→ **Work to complete**
Reproduce the stretch of the listing from the line containing "left elbow: (264, 73, 3)" through the end of the listing, keeping every line including the "Person at" lines with their boxes, and add -70 to each of the three numbers (x, y and depth) in every keypoint value. Leave the box coordinates as they are.

→ **The data**
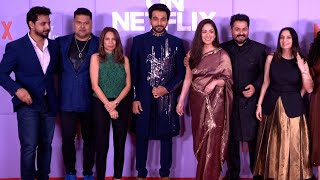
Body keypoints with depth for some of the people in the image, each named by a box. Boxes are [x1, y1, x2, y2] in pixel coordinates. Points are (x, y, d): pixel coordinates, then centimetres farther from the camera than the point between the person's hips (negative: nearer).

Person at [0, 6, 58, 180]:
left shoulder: (53, 45, 8)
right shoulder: (15, 47, -6)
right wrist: (17, 89, -24)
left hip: (49, 103, 5)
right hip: (28, 104, -4)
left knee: (46, 145, 12)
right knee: (29, 147, -7)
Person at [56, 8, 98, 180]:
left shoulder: (100, 44, 0)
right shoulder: (62, 42, 6)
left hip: (89, 101, -1)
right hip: (66, 101, 2)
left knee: (89, 139, 9)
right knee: (67, 139, 7)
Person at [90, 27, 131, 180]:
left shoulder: (124, 59, 7)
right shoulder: (96, 58, 0)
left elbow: (128, 85, 2)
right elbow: (95, 85, -6)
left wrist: (115, 102, -12)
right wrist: (108, 105, -12)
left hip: (121, 104, 3)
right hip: (101, 104, -2)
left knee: (120, 143, 6)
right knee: (102, 143, 1)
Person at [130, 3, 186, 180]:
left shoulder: (176, 42, 3)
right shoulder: (139, 40, 3)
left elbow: (181, 72, 4)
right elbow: (134, 72, 2)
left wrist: (167, 89, -10)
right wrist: (135, 98, -3)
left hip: (168, 97, 0)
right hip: (144, 98, 0)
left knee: (166, 136, 8)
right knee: (142, 136, 7)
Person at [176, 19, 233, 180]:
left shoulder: (222, 55, -3)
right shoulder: (192, 54, 5)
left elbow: (229, 80, -1)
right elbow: (188, 79, 7)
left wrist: (215, 82, -19)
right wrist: (181, 100, 3)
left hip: (215, 102, -3)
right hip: (197, 101, 3)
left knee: (212, 140, -2)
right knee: (199, 140, 9)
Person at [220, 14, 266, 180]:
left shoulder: (259, 48, 4)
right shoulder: (223, 48, 6)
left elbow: (264, 73, 3)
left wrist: (255, 86, -10)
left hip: (251, 101, -1)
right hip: (229, 101, 1)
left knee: (253, 139, 2)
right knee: (231, 140, 8)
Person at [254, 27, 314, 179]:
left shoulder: (301, 61, -1)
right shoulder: (271, 58, 1)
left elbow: (309, 89, -6)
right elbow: (266, 82, 6)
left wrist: (303, 69, -17)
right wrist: (259, 104, 3)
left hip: (292, 107, -1)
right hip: (272, 105, 1)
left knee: (291, 145, 3)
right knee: (271, 145, 11)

→ **Response to this task**
left elbow: (194, 3, -67)
left wrist: (185, 16, -80)
left hip: (181, 31, -71)
right hip: (159, 31, -69)
left knee: (183, 69, -68)
right knee: (161, 70, -62)
Person at [254, 27, 314, 179]:
left shoulder: (231, -9, -71)
right shoulder: (201, -12, -69)
left elbow: (239, 19, -76)
right elbow: (196, 12, -64)
left wrist: (233, -1, -87)
right wrist: (189, 34, -67)
left hip: (222, 37, -71)
right hip: (202, 35, -69)
left knee: (221, 75, -67)
right knee: (201, 75, -59)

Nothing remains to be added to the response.